Huts: Why They're Better Than Hotels
Hidden among the picturesque peaks of the Rocky Mountains are 34 quaint cabins set among the trees and scenic vistas of the deep backcountry. In the summer they can be accessed by foot or bike, in the winter by skis or snowshoes. The extensive system features a few series of huts, including the Alfred A. Braun Memorial Hut System (named for the founder of Mountain Rescue-Aspen) and the 10th Mountain Division Huts, formed in the ’80s by Aspen skiers and given their name to honor the 10th Mountain Division soldiers who trained in Colorado.
The cozy retreats range from rustic to palatial (most sleep up to 16) and are connected by 350 miles of routes, the majority of which are approximately six or seven miles with an elevation gain of about 2,000 feet. Depending on your athletic level and desire, you can choose your own adventure—a major hut-to-hut excursion or just a one- or two-night jaunt.
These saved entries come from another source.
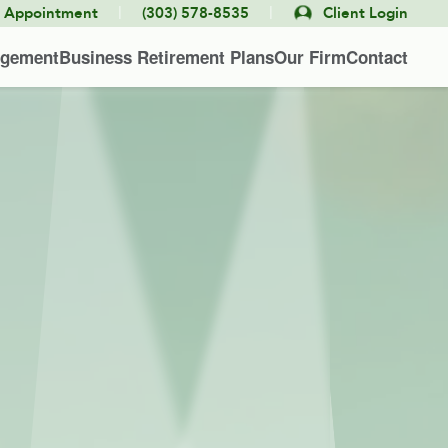
|
|
e Appointment
(303) 578-8535
Client Login
agement
Business Retirement Plans
Our Firm
Contact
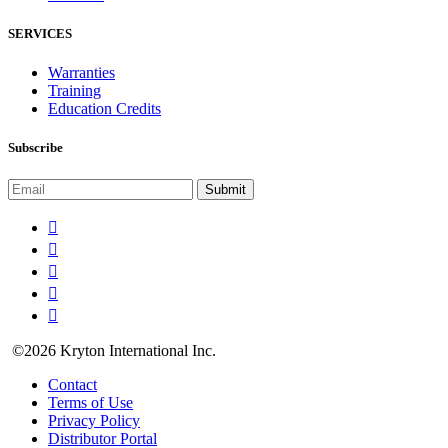
SERVICES
Warranties
Training
Education Credits
Subscribe
©2026 Kryton International Inc.
Contact
Terms of Use
Privacy Policy
Distributor Portal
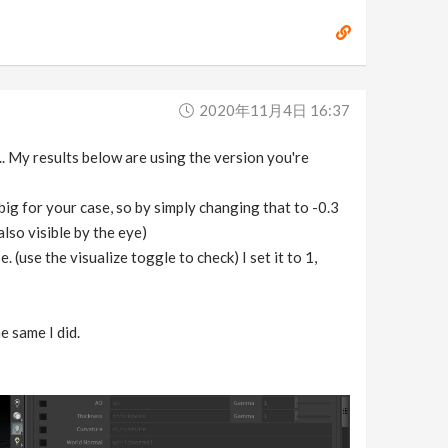
2020年11月4日 16:37
.. My results below are using the version you're
big for your case, so by simply changing that to -0.3
also visible by the eye)
(use the visualize toggle to check) I set it to 1,
e same I did.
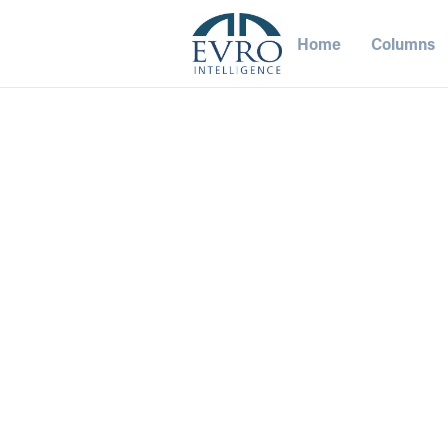
Home
Columns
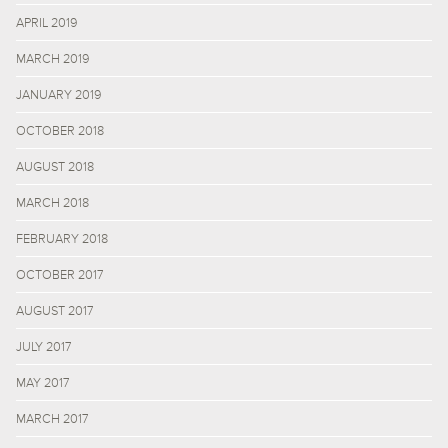
APRIL 2019
MARCH 2019
JANUARY 2019
OCTOBER 2018
AUGUST 2018
MARCH 2018
FEBRUARY 2018
OCTOBER 2017
AUGUST 2017
JULY 2017
MAY 2017
MARCH 2017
A woman attempts to keep snow out of the stovepipe of the Tagert Hut in 1949. Photo courtesy of Aspen Historical Society.
All of the huts are outfitted with basic amenities: You can generally expect kitchen utensils, a wood-burning stove for cooking and heating, firewood, and, of course, beds. However, this is not a hotel; many of the rooms are shared, and bunk beds are not uncommon. Dinner gets carried in on your back, as does your sleeping bag and any other personal items you may need (read: booze), but the trek is well worth it—picturesque views await no matter what the time of year, as does seriously impressive stargazing. It’s also hard to top the lasting memories you make with the group you venture with. And if you choose wisely in the winter, backcountry turns can also be a part of the journey, which is reason enough to book a hut immediately.
Which is actually a good idea, as they tend to book up fast.